Latest Update: 19 November 2019


For your information and entertainment, we have compiled the following key to the various references, in-jokes and obscure comments in Drunkard's Walk XIII. As with the other Steps, we can't promise that it's comprehensive; it's all too easy to miss things. If you think you've spotted something that was left out or needs explanation, feel free to email either of us about it!

As usual, we have not included entries for most of the songs that Doug that employs in this story. Once again, this is because most of the appropriate citations are already included at the end of each chapter.

The format for this listing is simple. Entries are grouped by the chapter they appear in, in order of their appearance in the story. Each entry will start with the appropriate text from the story in italics, followed by a gloss, explanation, or, in some cases, a chatty little commentary by one or both of the authors. Where applicable, weblinks are provided for those interested in more information.

Of course, as future chapters are written, additional entries will be appended to this document.

Enjoy!

— Bob and Helen


A Note About Dates: Even a cursory search of the web will turn up several viewer-created timelines for the fifth season of Buffy the Vampire Slayer. However, no two of them agree on the date for every episode, or even most episodes, and we have noted that at times these have conflicted even with canon information. So, dissatisfied with the earlier work in the field, we chose to spend several weeks studying the entire fifth season and came up with our own timeline. There was, surprisingly, a lot of data within the episodes themselves, both explicit and implicit, including one case of the date actually being visible on-screen. And then we correlated that with external information (such as the date the University of California system started its spring break in 2001). We still had to do a little guesswork here and there, but we're confident that we have created the most accurate timeline for the fifth season available anywhere. Of course, Doug's presence in Sunnydale throws it completely out of whack by New Year's Day, 2001.


Table of Contents

Prologue

Breathe Into Me And Make Me Real
A line from "Bring Me To Life" by Evanescence.

The chapter titling format for this story, as with many of the other Steps, will be lines from songs.

Svata Orosia, Czech Republic
The prologue is, in its entirety, a retelling of the flashback sequence seen at the start of the episode "No Place Like Home", only from the point of view of one of the other characters involved. This is something we will be doing throughout the story — when we need to present something that appeared on the air, instead of simply "replaying" it as it was broadcast, we will show it from a substantially different point of view, or present it by implication through a scene that takes place before or after it with the same characters.

Also, please note that unless otherwise indicated, any episode named in this concordance was broadcast during Buffy's fifth season.

Chapter One

I've Been Through The Desert On A Horse With No Name
The title line from the song "A Horse With No Name" by America.

Murray Head, "One Night In Bangkok", from Chess
Trivia point: Murray Head is Anthony Stewart "Giles" Head's brother, although the resemblance is not strong.

Well, if — as I've been intending — these logs and journals of mine do finally end up in the Warriors computer system as an archived account of my extradimensional exile, then you should know who I am already.
Bob says: This has always been the justification behind Doug's first-person narration from my earliest conceptions of the Walk. That, and it's a coping mechanism which helps him retain his sanity, at least until that point after DW2 when he figures out he probably can't go insane anymore. But by that time it was a habit.

and of those all but one had been other planets which were part of civilizations that had at least known of Earth.
■ ■ ■ ■ ■
Required actions
#1 Using the Drunkard's Walk XIII concordance, explain in one to three sentences why the authors built their own timeline for the fifth season of Buffy the Vampire Slayer.
#2 Answer these questions from the Drunkard's Walk XIII concordance:
(a) Which song supplies the title line of the Prologue?
(b) Which episode's opening flashback does the Prologue retell?
(c) How is Murray Head related to Anthony Stewart Head?
#3 Continue the Drunkard's Walk XIII concordance from its final line, keeping its entry format.

Dataset section
■ ■ ■ ■ ■
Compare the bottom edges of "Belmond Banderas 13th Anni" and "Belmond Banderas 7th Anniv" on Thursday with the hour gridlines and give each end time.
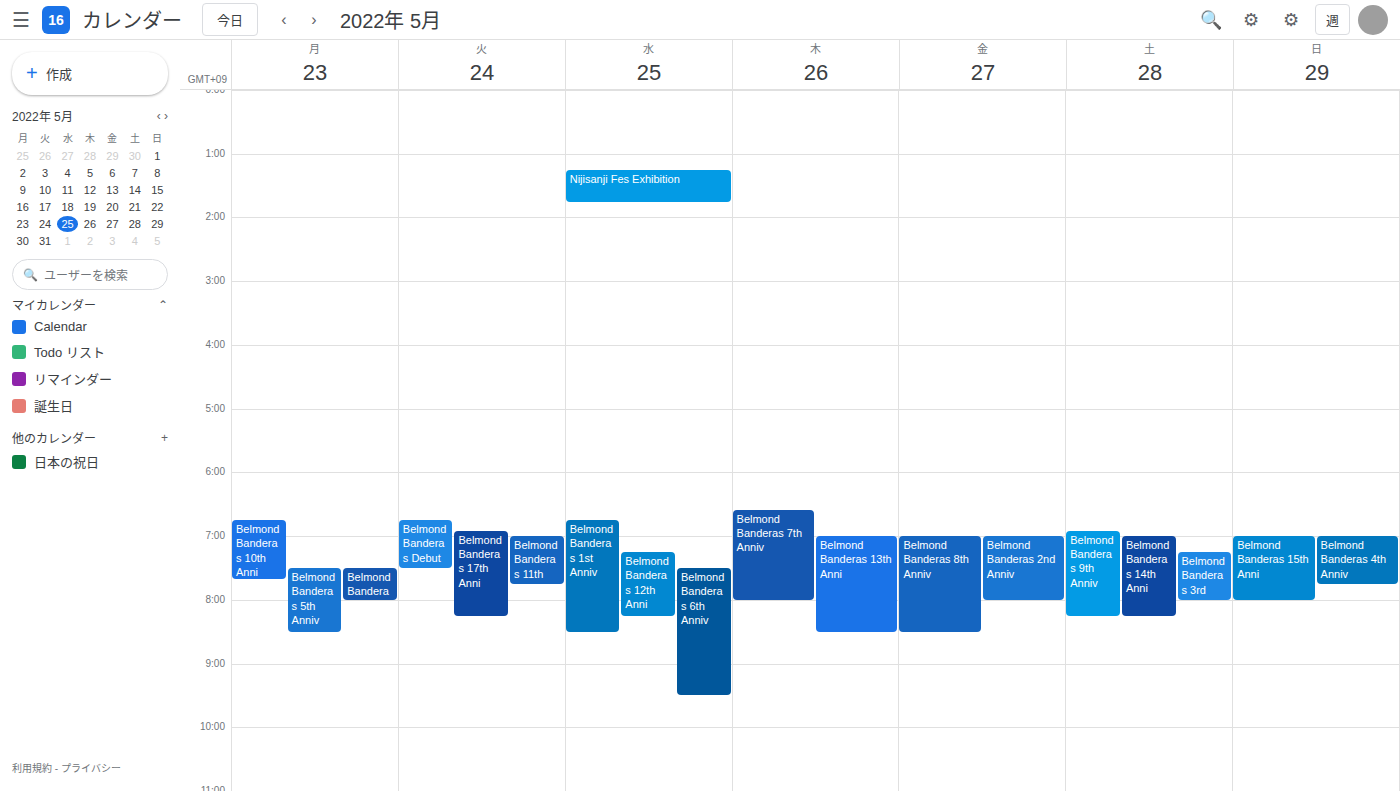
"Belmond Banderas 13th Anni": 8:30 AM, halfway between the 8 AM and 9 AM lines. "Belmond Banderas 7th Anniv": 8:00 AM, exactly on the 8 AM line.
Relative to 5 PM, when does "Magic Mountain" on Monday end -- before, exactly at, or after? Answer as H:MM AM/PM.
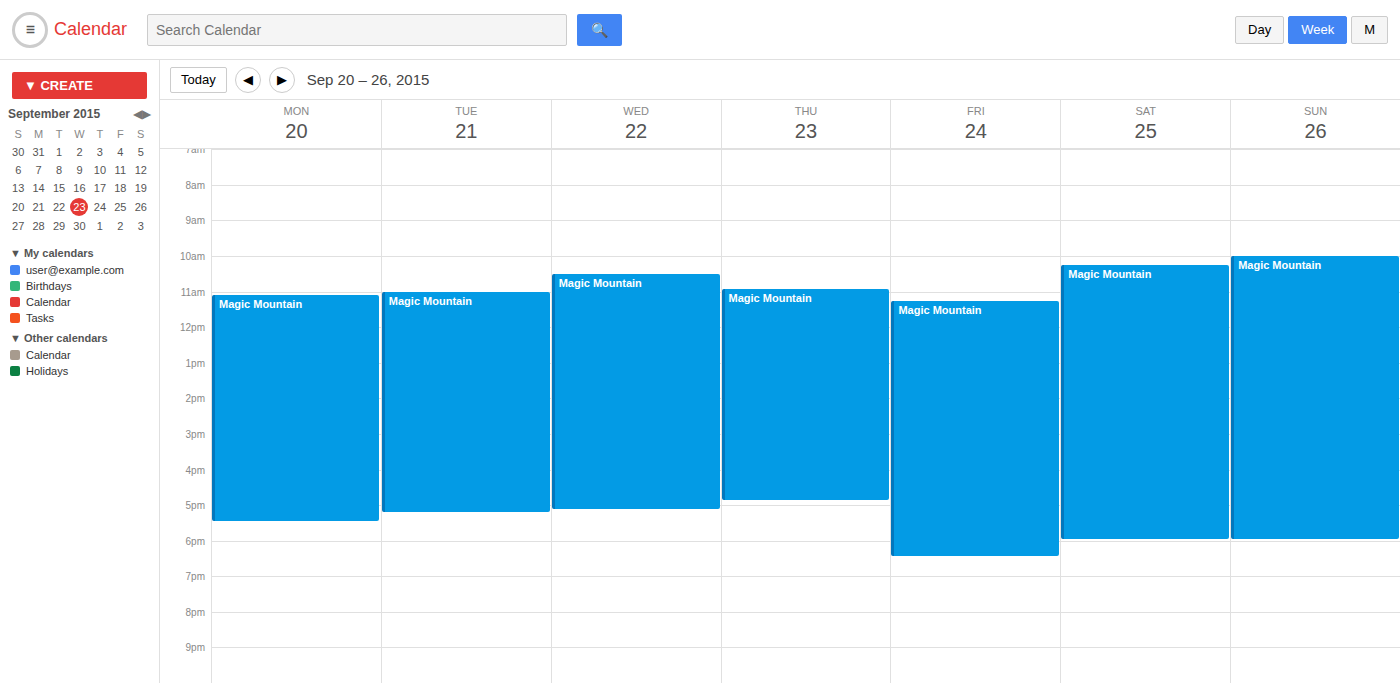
■ ■ ■ ■ ■
Outputs by task
#1 The existing viewer-created timelines for the fifth season didn't agree with one another on the date for most episodes, and some even conflicted with canon information. Dissatisfied with that earlier work, the authors spent several weeks studying the whole season and correlated its dates with external information to produce their own.

#2
(a) "Bring Me To Life" by Evanescence.
(b) "No Place Like Home".
(c) He is his brother.

#3
The exception was Velgarth, in Drunkard's Walk I

the tether I had encountered decades before in a Japanese temple tended by a group of Norse goddesses. (No, really.)
During the events of Drunkard's Walk V.

the "Mode Select" switch
Bob says: This is a shout-out to a science fiction TV show — which one escapes me at the moment I'm writing this; it might be the original Star Trek — which had a prominently-marked "Mode Select" switch on a control panel, and which was used for just about every different function the character at that panel needed to perform. Here it just selects the cycle's flight mode. It's got a mollyguard (shield) on it because accidentally flipping the wheels horizontal while riding directly on a road is a bad thing.

I'd covered not quite a hundred kilometers before I spotted the road.
Assuming he wasn't going too much faster than Mach 1, that would have been anywhere from 4 to 4.5 minutes later.

a point-up Reuleaux triangle
Wikipedia of course has an article on what a Reuleaux triangle is, but if you don't want to click, think of a triangle whose sides are curved, bulging slightly outward.

California State Road 154
A very real highway, for you readers not in California.

Like the gas station I found half an hour later.
This is, by purest coincidence, the abandoned gas station which plays such a key role in the episodes "Spiral" and "The Weight of the World".

Sunnydale, California, population 35,000
The population of Sunnydale is visible on the "Welcome to" sign that we see several times during the show's run. In the earlier seasons it's much closer to 40,000; the count drops throughout the series. This particular number is about as close to a canon population as we can get for season five.

No, "manna" — not "mana". Two different things entirely.
"Manna" = food from heaven, provided to the Israelites in the desert.
"Mana" = Polynesian word for something's magical nature which has become commonly used as the term for the "fuel" or "energy" that powers magic.

The masthead claimed a circulation of well over a million
As is visible on a copy of the paper seen reasonably close up in the episode "Crush".

24-hour businesses, including a disproportionate population of pawn shops and "We Buy Gold and Jewelry!" outfits
We never actually see such things in the show, but given Sunnydale's (ahem) night life and its own form of economy, it seemed a reasonable deduction that they had to exist.

Sunnydale sat on the same patch of land as Santa Barbara back home.
This is almost but not quite canon. Although there is some small support for the idea that Sunnydale, CA is actually Sunnyvale, CA, there's more for the Santa Barbara idea. The telephone area codes are the same, a map of Santa Barbara County is used on-screen for "Sunnydale County" a couple of times, the various stock establishing shots of the town actually are of Santa Barbara, travel times to/from LA and San Francisco mentioned by various characters in both BTVS and Angel work only for Santa Barbara, and Joss Whedon has actually said that Sunnydale is "in the Santa Barbara area". There's a bit more, but all you need to know is that we found it convincing enough for our purposes. The only flaw was, at least as far as we could tell from Google Earth and other topographic maps, the desert which is canonically known to be within a short drive of Sunnydale doesn't exist outside of Santa Barbara. So we changed the geography of the Santa Barbara area to include it, and blamed the change on the presence of the Hellmouth.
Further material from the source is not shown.